Deutsche Bank AG is now counting on the fund unit it failed to sell to help boost return on equity, a measure of profitability. UBS AG is paring investment banking as it focuses on overseeing assets for wealthy clients. Goldman Sachs Group, JPMorgan Chase & Co. and Wells Fargo & Co., three of the five biggest U.S. banks, are considering expanding asset- management divisions as they seek to grab market share from fund companies such as Fidelity Investments.
“Asset management is a terrific business,” said Ralph Schlosstein, chief executive officer ofEvercore Partners, a New York-based boutique investment bank that last month agreed to buy wealth manager Mt. Eden Investment Advisors. “Asset managers earn fees consistently without risking capital. Compare that to other businesses in the financial services.”
Banks will need to overcome the perception that they sometimes push their own funds and improve their middle-of-the- pack performance as money managers if they want to attract assets from investors. Goldman Sachs stock and bond mutual funds have trailed about 61% of their respective peers on average over the five years ended Sept. 30, and about 52% over the past three years, according to data from Morningstar in Chicago. JPMorgan’s mutual funds have been beaten by 42 percent of rivals over the past five years, while Wells Fargo’s have lagged behind 44%, the Morningstar data show.
Steady Fees
Even if banks attract new clients, a renewed focus on asset management may not mitigate the full impact of Basel III capital requirements that will cut into profits firms made from leveraged trading. It probably won’t make up for revenue lost to the pending Volcker rule, which curbs lenders receiving federal support from trading for their own accounts.
Still, money management has advantages. It doesn’t require a lot of capital, and the investment risks are borne by clients. Unlike businesses such as trading, where results can be volatile, funds produce steady fees based on assets under management. The Standard & Poor’s index of asset managers and custody banks has a return on equity of 13.1 percent.
That compares with an average return on equity of 8.3% for the 24 firms in the KBW Bank Index, half of what it was in 2006 before the onset of the credit crisis, according to data compiled by Bloomberg.
‘Short-Term View’
“It’s not hard to see the appeal of asset management,” Neel Kashkari, a former Goldman Sachs investment banker who now heads global equities at Pacific Investment Management Co., said in an interview. “But some banks have struggled in the business because of a short-term view.”
As recently as 2000, brokers, banks and insurers dominated the rankings of global asset-management firms, accounting for six of the top 10 spots based on assets, according to data from trade publication Pensions & Investments.
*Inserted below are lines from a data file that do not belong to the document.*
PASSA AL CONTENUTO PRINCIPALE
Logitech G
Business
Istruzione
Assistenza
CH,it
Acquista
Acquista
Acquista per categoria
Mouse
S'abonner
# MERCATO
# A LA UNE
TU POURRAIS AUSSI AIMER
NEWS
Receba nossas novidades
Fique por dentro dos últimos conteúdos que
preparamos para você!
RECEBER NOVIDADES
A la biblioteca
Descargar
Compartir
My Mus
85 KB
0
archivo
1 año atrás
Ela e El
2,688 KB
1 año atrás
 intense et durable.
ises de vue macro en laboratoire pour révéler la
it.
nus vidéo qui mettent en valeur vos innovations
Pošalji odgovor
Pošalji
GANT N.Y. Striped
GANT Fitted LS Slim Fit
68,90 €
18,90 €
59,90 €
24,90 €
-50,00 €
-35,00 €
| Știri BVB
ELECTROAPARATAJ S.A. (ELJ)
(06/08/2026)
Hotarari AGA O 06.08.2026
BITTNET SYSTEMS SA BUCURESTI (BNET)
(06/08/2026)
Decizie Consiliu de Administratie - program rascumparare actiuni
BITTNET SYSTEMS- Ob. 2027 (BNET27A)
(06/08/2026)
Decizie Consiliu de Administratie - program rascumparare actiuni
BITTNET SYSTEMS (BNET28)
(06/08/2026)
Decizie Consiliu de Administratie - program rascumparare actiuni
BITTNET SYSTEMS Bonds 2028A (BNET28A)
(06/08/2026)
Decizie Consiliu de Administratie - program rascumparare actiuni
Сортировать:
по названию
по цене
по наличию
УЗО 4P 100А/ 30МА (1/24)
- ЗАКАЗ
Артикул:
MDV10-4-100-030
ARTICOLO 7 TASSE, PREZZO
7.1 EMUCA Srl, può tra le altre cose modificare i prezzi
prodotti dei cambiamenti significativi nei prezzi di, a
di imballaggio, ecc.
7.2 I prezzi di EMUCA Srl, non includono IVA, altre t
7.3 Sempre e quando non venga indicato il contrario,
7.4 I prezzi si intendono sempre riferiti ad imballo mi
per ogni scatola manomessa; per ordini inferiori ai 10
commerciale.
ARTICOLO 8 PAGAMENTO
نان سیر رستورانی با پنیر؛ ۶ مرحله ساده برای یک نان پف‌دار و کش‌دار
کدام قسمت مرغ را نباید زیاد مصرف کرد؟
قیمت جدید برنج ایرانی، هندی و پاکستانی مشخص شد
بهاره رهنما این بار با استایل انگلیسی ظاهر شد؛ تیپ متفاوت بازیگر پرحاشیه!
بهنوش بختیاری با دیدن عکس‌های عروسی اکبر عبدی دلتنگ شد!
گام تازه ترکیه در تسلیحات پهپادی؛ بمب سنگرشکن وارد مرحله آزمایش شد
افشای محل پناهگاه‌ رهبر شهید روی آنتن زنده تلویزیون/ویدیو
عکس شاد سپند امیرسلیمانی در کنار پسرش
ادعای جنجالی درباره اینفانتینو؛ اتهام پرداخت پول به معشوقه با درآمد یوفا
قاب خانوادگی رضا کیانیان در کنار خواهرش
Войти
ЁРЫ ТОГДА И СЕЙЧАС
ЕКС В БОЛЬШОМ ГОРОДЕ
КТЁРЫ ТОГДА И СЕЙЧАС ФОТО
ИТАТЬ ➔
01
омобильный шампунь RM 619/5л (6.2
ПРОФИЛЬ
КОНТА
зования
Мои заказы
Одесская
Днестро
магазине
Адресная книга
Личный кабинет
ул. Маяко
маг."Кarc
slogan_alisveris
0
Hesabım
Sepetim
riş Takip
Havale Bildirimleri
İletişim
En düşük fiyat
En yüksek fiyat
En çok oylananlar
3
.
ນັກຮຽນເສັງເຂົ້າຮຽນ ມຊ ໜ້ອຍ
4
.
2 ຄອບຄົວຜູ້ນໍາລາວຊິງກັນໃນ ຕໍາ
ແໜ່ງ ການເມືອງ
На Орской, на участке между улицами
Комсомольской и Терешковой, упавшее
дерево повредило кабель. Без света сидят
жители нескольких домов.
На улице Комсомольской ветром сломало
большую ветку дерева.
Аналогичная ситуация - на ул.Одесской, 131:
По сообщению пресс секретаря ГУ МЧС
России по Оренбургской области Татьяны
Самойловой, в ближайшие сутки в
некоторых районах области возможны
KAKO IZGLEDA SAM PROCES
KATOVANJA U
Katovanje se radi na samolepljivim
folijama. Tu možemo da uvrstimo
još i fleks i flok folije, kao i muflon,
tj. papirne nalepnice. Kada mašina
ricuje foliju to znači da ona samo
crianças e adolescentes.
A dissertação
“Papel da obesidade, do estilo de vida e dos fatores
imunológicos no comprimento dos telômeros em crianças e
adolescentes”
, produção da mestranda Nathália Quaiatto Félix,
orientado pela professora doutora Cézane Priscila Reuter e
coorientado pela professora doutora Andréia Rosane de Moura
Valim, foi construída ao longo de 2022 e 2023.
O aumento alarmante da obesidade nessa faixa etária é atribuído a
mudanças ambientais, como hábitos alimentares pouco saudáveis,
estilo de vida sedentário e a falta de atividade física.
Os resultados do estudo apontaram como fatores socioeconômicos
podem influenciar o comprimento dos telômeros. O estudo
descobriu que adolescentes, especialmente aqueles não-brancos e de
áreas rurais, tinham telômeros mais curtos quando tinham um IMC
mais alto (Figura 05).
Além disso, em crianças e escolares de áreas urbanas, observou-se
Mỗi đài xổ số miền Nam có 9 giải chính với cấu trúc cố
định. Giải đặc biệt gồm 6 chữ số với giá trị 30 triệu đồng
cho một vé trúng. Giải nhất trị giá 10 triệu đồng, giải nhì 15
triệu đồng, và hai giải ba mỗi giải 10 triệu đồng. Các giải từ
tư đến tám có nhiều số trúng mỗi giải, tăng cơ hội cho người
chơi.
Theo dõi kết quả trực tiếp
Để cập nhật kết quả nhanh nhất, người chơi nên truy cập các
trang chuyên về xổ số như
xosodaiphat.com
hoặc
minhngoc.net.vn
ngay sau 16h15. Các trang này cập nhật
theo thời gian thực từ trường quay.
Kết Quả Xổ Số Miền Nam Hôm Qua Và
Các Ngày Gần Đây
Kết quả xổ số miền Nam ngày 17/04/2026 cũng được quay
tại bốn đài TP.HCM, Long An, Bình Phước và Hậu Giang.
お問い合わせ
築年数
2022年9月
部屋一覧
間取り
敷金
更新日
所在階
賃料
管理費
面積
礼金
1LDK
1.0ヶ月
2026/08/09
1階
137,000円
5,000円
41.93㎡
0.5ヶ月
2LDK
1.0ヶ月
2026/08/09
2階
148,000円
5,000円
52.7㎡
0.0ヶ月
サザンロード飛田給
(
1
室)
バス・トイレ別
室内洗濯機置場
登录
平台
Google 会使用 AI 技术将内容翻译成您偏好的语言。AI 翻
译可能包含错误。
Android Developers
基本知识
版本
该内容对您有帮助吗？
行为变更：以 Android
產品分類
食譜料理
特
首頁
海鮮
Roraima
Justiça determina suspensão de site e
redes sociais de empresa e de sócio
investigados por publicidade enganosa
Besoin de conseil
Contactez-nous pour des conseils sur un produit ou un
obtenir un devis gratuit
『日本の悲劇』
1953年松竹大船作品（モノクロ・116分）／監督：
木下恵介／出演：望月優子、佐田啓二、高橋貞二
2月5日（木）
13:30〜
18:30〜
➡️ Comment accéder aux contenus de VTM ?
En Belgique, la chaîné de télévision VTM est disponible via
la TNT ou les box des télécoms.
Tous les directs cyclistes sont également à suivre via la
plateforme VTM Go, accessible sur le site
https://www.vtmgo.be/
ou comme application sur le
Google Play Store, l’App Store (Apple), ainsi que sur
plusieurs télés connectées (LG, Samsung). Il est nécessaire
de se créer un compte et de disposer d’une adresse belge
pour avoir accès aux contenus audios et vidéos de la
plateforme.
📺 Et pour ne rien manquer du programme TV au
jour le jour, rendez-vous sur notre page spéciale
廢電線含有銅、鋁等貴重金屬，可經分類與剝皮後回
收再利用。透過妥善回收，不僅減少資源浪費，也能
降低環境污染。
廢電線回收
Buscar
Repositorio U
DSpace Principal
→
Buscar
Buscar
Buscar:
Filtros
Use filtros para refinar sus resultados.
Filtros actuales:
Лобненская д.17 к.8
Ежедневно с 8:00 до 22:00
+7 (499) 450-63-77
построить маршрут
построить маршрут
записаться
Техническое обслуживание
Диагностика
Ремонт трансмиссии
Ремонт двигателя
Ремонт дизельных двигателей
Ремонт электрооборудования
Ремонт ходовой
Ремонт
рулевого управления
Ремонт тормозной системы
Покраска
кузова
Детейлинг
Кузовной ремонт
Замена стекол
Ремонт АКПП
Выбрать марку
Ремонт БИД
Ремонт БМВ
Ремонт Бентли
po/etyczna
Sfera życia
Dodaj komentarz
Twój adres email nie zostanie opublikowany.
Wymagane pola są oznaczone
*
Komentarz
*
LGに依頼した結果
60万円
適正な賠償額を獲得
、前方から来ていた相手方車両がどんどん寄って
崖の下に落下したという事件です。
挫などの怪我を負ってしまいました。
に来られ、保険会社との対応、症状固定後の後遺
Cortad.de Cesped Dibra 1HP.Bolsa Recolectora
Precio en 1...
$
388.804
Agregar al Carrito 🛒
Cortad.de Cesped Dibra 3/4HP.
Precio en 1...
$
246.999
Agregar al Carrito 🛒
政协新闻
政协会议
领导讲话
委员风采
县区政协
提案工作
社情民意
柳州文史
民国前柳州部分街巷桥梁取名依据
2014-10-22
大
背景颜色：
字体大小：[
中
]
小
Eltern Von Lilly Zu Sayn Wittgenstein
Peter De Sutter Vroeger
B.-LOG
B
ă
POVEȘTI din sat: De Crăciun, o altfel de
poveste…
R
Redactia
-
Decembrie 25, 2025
Today, they hold four of those positions as the balance shifted to BlackRock, Vanguard Group and Fidelity. The four banks and insurance companies on the list collectively have about $5.5 trillion in assets compared with more than $11 trillion for the rest.
Poor Performance
The decline reflects a combination of poor performance, the rise of mutual-fund sales through fee-only independent advisers rather than bank-owned brokerages and the impact of a mutual- fund trading scandal uncovered by then-New York Attorney General Eliot Spitzer in 2003. The inquiries into improper trading led to increased regulation, raised operating costs and resulted in more than $4 billion in penalties to firms including Bank of America Corp., Merrill Lynch & Co. and Citigroup.
“Culturally, asset managers have not been a good fit within banks,” said Jay Horgen, chief financial officer of Affiliated Managers Group, a Beverly, Massachusetts-based firm that holds stakes in more than two dozen money managers. “It’s a business model that requires an investment structure which recognizes value creation and operates across generations of existing and future partners, and banks just don’t have that in their tool kit.”